Pular para o conteúdo

Mercedes Classe E 2009: avaliação do E250CDI e sua solidez

Carro preto Mercedes-Benz sedã em movimento em estrada com céu azul ao fundo.

Herança nas ruas de Berlim

A Mercedes adora fazer alarde da linhagem da Classe E, espalhando no catálogo fotos de exemplares dignos de museu que representam seis décadas de antepassados. Mas, para ver uma prova mais palpável, o melhor é ir a Berlim. Quase todos os táxis de lá são sedãs médios da marca, e muitos dos mais antigos foram trazidos de Frankfurt e Hamburgo na época da reunificação alemã. Em poucos dias pela cidade, andei num daqueles com faróis verticais, depois nos W123 e W124 e, por fim, em duas gerações mais recentes de quatro faróis. Todos no mesmo tom de bege. E todos seguindo firmes, apesar dos milhões de quilómetros marcados no hodómetro.

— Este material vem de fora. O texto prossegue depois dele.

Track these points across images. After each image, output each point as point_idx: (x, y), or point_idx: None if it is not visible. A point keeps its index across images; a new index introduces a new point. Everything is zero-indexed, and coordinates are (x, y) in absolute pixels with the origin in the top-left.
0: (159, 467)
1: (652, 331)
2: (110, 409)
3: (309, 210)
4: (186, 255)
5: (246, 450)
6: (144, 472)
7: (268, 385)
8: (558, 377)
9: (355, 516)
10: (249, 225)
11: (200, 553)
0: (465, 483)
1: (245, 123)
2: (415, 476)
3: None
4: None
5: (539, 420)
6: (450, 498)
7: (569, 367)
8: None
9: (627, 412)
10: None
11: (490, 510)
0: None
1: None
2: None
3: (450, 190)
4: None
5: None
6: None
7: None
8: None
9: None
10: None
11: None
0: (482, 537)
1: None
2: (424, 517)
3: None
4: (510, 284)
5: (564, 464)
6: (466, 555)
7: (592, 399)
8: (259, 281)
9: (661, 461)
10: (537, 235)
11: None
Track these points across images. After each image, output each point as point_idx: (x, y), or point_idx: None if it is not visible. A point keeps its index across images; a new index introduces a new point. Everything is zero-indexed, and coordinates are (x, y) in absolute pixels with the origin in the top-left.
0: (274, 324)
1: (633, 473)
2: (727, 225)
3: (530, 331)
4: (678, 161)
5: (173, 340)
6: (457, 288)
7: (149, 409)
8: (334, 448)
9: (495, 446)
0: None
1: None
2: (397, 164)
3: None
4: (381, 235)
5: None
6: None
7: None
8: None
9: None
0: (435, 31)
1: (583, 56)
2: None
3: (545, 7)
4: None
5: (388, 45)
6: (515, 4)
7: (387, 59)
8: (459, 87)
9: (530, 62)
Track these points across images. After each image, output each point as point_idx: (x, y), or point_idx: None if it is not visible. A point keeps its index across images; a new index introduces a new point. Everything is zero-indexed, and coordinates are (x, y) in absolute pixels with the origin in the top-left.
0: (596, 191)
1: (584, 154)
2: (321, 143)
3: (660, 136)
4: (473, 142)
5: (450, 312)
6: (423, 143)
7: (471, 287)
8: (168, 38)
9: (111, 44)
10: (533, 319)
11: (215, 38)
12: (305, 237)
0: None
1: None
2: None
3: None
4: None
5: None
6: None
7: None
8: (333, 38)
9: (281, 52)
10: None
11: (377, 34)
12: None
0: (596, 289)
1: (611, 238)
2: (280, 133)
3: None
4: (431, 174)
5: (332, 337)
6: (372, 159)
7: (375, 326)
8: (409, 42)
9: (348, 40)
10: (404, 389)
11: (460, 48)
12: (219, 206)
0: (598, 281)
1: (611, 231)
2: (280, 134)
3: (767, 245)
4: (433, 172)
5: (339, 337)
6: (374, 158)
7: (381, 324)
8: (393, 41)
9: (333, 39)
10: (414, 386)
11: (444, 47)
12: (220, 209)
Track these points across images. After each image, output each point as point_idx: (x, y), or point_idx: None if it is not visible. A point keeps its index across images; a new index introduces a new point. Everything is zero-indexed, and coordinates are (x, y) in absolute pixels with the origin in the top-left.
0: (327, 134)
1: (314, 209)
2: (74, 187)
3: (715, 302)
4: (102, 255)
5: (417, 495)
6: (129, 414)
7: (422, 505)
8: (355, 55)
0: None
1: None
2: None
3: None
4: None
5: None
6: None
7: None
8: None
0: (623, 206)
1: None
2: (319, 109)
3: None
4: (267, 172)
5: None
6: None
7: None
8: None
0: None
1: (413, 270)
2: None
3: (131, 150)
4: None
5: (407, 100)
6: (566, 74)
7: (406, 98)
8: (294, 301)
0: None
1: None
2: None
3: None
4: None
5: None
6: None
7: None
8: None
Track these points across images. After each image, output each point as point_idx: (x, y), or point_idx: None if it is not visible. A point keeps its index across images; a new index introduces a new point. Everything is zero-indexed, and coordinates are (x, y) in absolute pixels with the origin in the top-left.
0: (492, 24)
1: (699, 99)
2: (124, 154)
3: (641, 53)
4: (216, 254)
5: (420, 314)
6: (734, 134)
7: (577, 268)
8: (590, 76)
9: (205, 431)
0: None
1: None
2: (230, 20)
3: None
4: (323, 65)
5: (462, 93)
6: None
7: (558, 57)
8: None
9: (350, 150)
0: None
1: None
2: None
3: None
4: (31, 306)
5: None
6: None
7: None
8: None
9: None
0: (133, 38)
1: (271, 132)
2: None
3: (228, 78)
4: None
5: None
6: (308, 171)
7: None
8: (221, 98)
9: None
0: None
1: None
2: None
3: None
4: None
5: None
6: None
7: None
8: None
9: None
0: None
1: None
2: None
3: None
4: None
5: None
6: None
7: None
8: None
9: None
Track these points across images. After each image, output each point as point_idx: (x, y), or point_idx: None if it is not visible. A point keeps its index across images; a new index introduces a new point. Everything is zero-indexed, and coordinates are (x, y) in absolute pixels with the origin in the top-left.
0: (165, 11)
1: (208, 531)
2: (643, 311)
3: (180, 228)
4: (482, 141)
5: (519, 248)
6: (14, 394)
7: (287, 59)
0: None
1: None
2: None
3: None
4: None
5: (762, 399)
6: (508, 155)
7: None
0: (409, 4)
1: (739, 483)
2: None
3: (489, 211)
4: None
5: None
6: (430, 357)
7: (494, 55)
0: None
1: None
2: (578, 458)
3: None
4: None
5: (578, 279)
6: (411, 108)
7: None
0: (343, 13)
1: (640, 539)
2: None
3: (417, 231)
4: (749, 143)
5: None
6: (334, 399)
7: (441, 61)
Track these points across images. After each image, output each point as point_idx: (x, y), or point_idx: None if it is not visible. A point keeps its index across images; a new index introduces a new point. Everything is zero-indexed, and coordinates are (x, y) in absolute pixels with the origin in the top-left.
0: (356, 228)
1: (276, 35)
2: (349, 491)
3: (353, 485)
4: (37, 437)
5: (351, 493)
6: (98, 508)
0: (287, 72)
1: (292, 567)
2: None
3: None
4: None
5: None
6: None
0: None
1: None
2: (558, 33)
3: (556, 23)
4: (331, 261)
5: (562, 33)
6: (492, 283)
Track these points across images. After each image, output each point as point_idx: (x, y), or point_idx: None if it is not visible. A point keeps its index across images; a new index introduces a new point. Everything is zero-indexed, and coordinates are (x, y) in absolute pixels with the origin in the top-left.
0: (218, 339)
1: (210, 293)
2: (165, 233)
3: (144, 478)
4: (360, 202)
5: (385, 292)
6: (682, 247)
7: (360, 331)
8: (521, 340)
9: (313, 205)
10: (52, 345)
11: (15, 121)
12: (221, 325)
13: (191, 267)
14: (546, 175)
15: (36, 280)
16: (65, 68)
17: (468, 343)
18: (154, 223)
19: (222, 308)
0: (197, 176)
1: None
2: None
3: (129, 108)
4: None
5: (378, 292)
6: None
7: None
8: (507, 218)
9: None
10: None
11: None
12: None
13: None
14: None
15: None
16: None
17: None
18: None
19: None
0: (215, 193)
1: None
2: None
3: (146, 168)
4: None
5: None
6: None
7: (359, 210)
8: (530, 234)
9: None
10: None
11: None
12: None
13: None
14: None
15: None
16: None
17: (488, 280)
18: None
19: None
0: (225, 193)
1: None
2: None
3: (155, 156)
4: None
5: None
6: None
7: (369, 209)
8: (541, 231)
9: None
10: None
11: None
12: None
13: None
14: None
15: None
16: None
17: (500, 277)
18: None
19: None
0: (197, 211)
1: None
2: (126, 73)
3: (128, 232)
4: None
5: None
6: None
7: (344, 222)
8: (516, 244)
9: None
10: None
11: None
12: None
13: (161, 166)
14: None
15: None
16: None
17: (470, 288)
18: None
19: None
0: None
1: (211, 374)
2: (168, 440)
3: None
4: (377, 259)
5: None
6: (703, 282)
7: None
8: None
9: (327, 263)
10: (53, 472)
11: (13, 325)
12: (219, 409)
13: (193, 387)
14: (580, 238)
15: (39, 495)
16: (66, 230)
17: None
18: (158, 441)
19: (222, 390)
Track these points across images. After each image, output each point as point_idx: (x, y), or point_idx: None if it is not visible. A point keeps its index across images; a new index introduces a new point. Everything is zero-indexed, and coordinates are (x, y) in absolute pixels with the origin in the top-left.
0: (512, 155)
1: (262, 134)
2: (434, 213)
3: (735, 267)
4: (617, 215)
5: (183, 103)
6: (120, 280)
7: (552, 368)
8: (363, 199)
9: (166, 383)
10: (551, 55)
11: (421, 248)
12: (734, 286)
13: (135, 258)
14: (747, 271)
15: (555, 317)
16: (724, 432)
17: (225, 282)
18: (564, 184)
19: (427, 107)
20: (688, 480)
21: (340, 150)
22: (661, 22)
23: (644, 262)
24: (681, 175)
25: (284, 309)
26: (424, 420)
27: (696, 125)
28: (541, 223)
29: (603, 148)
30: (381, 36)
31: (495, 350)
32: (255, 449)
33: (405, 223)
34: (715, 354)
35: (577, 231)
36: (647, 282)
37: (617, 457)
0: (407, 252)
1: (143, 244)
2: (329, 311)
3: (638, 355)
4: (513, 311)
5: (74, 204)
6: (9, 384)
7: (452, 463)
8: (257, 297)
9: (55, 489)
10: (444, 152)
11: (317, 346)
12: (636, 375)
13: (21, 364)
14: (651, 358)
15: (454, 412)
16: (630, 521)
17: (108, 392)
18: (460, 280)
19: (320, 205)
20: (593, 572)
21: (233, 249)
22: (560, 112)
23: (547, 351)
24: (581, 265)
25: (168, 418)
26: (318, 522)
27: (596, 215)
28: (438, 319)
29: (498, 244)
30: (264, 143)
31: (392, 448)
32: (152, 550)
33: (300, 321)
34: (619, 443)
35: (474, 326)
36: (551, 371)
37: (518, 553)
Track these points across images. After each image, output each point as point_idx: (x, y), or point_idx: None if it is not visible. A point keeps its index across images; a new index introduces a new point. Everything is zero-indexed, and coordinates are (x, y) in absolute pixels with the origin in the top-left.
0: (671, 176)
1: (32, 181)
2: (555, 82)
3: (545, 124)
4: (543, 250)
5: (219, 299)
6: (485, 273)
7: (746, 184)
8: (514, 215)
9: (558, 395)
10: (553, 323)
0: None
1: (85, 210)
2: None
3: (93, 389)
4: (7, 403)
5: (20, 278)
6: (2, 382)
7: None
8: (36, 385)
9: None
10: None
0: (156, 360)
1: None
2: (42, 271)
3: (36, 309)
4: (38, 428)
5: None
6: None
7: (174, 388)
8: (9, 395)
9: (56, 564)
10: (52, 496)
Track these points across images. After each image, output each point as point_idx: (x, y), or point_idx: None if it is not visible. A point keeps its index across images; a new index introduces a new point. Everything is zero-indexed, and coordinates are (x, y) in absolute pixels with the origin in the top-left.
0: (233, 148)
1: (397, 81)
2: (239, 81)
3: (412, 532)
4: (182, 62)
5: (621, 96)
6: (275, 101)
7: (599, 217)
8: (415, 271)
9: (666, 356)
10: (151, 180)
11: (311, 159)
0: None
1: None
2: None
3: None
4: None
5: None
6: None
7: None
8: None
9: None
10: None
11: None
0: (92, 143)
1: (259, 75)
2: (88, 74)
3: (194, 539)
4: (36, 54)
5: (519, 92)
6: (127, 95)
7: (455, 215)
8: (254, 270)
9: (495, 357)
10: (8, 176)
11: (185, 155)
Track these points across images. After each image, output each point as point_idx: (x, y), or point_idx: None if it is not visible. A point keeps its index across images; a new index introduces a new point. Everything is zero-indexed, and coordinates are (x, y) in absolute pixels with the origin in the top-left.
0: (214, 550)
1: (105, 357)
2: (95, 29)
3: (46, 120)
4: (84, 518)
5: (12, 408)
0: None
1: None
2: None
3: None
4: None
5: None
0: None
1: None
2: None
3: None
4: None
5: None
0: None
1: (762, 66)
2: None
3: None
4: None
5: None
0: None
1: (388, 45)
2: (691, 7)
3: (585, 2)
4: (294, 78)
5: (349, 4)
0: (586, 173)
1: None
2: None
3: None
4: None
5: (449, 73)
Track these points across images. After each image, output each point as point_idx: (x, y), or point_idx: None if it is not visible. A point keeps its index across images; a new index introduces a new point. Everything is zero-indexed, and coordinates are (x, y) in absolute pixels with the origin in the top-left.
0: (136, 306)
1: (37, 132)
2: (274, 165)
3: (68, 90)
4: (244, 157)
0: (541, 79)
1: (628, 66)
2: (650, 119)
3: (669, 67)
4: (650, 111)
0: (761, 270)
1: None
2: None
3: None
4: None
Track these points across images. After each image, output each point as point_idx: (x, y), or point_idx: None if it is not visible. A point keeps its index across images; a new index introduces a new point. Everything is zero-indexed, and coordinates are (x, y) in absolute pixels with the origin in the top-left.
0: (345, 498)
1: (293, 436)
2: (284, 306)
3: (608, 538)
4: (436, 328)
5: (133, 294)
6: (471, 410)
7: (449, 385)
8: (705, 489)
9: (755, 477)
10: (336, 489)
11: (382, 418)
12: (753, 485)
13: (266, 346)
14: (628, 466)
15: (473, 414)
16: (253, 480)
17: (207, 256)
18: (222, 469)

Só que os taxistas berlinenses sonham com um carro novo. Nos últimos anos, tem sido comum eles se juntarem em grupos de três para bancar uma Classe E compartilhada, rodando em três turnos, 24 horas por dia. Não é raro um desses carros somar 120.000 milhas (cerca de 193.000 km) por ano. Tudo em trânsito urbano. Pense na quantidade de partidas e paradas. No tanto de vezes que as portas traseiras levam pancada. No número de passageiros desabando sobre as almofadas do banco e, minutos depois, se erguendo puxados pelas alças.

A área de testes da Mercedes submeteu a nova Classe E a esse tipo de rotina, e o pessoal de lá parece tranquilo. Além disso, ela foi preparada para aguentar milhares de milhas a fundo no Nürburgring. Com carga total. Então dá para apostar que a durabilidade não será um problema. Ao toque e ao rodar, ela passa uma sensação de robustez quase “granítica”.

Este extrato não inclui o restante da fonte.